====== SOURCE MATERIAL

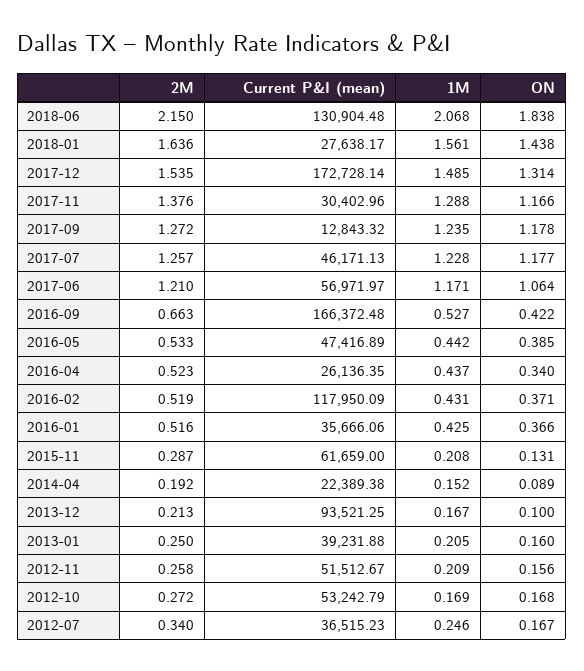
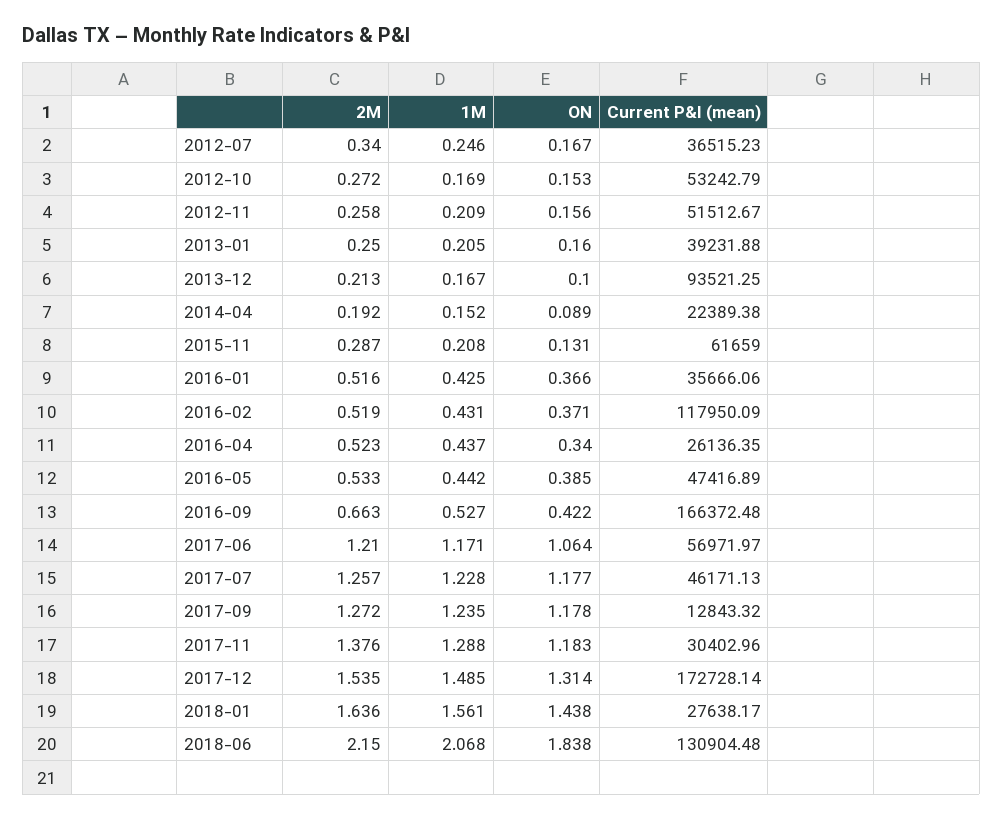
  {
    "2M": {
      "2018-06": 2.15,
      "2018-01": 1.636,
      "2017-12": 1.535,
      "2017-11": 1.376,
      "2017-09": 1.272,
      "2017-07": 1.257,
      "2017-06": 1.21,
      "2016-09": 0.663,
      "2016-05": 0.533,
      "2016-04": 0.523,
      "2016-02": 0.519,
      "2016-01": 0.516,
      "2015-11": 0.287,
      "2014-04": 0.192,
      "2013-12": 0.213,
      "2013-01": 0.25,
      "2012-11": 0.258,
      "2012-10": 0.272,
      "2012-07": 0.34
    },
    "Current P&I (mean)": {
      "2018-06": 130904.48,
      "2018-01": 27638.17,
      "2017-12": 172728.14,
      "2017-11": 30402.96,
      "2017-09": 12843.32,
      "2017-07": 46171.13,
      "2017-06": 56971.97,
      "2016-09": 166372.48,
      "2016-05": 47416.89,
      "2016-04": 26136.35,
      "2016-02": 117950.09,
      "2016-01": 35666.06,
      "2015-11": 61659,
      "2014-04": 22389.38,
      "2013-12": 93521.25,
      "2013-01": 39231.88,
      "2012-11": 51512.67,
      "2012-10": 53242.79,
      "2012-07": 36515.23
    },
    "1M": {
      "2018-06": 2.068,
      "2018-01": 1.561,
      "2017-12": 1.485,
      "2017-11": 1.288,
      "2017-09": 1.235,
      "2017-07": 1.228,
      "2017-06": 1.171,
      "2016-09": 0.527,
      "2016-05": 0.442,
      "2016-04": 0.437,
      "2016-02": 0.431,
      "2016-01": 0.425,
      "2015-11": 0.208,
      "2014-04": 0.152,
      "2013-12": 0.167,
      "2013-01": 0.205,
      "2012-11": 0.209,
      "2012-10": 0.169,
      "2012-07": 0.246
    },
    "ON": {
      "2018-06": 1.838,
      "2018-01": 1.438,
      "2017-12": 1.314,
-     "2017-11": 1.166,
+     "2017-11": 1.183,
      "2017-09": 1.178,
      "2017-07": 1.177,
      "2017-06": 1.064,
      "2016-09": 0.422,
      "2016-05": 0.385,
      "2016-04": 0.34,
      "2016-02": 0.371,
      "2016-01": 0.366,
      "2015-11": 0.131,
      "2014-04": 0.089,
      "2013-12": 0.1,
      "2013-01": 0.16,
      "2012-11": 0.156,
-     "2012-10": 0.168,
+     "2012-10": 0.153,
      "2012-07": 0.167
    }
  }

============

TASK:
Copy out every entry above word for word; omit the images.

WRITTEN ANSWER:
  {
    "2M": {
      "2018-06": 2.15,
      "2018-01": 1.636,
      "2017-12": 1.535,
      "2017-11": 1.376,
      "2017-09": 1.272,
      "2017-07": 1.257,
      "2017-06": 1.21,
      "2016-09": 0.663,
      "2016-05": 0.533,
      "2016-04": 0.523,
      "2016-02": 0.519,
      "2016-01": 0.516,
      "2015-11": 0.287,
      "2014-04": 0.192,
      "2013-12": 0.213,
      "2013-01": 0.25,
      "2012-11": 0.258,
      "2012-10": 0.272,
      "2012-07": 0.34
    },
    "Current P&I (mean)": {
      "2018-06": 130904.48,
      "2018-01": 27638.17,
      "2017-12": 172728.14,
      "2017-11": 30402.96,
      "2017-09": 12843.32,
      "2017-07": 46171.13,
      "2017-06": 56971.97,
      "2016-09": 166372.48,
      "2016-05": 47416.89,
      "2016-04": 26136.35,
      "2016-02": 117950.09,
      "2016-01": 35666.06,
      "2015-11": 61659,
      "2014-04": 22389.38,
      "2013-12": 93521.25,
      "2013-01": 39231.88,
      "2012-11": 51512.67,
      "2012-10": 53242.79,
      "2012-07": 36515.23
    },
    "1M": {
      "2018-06": 2.068,
      "2018-01": 1.561,
      "2017-12": 1.485,
      "2017-11": 1.288,
      "2017-09": 1.235,
      "2017-07": 1.228,
      "2017-06": 1.171,
      "2016-09": 0.527,
      "2016-05": 0.442,
      "2016-04": 0.437,
      "2016-02": 0.431,
      "2016-01": 0.425,
      "2015-11": 0.208,
      "2014-04": 0.152,
      "2013-12": 0.167,
      "2013-01": 0.205,
      "2012-11": 0.209,
      "2012-10": 0.169,
      "2012-07": 0.246
    },
    "ON": {
      "2018-06": 1.838,
      "2018-01": 1.438,
      "2017-12": 1.314,
-     "2017-11": 1.166,
+     "2017-11": 1.183,
      "2017-09": 1.178,
      "2017-07": 1.177,
      "2017-06": 1.064,
      "2016-09": 0.422,
      "2016-05": 0.385,
      "2016-04": 0.34,
      "2016-02": 0.371,
      "2016-01": 0.366,
      "2015-11": 0.131,
      "2014-04": 0.089,
      "2013-12": 0.1,
      "2013-01": 0.16,
      "2012-11": 0.156,
-     "2012-10": 0.168,
+     "2012-10": 0.153,
      "2012-07": 0.167
    }
  }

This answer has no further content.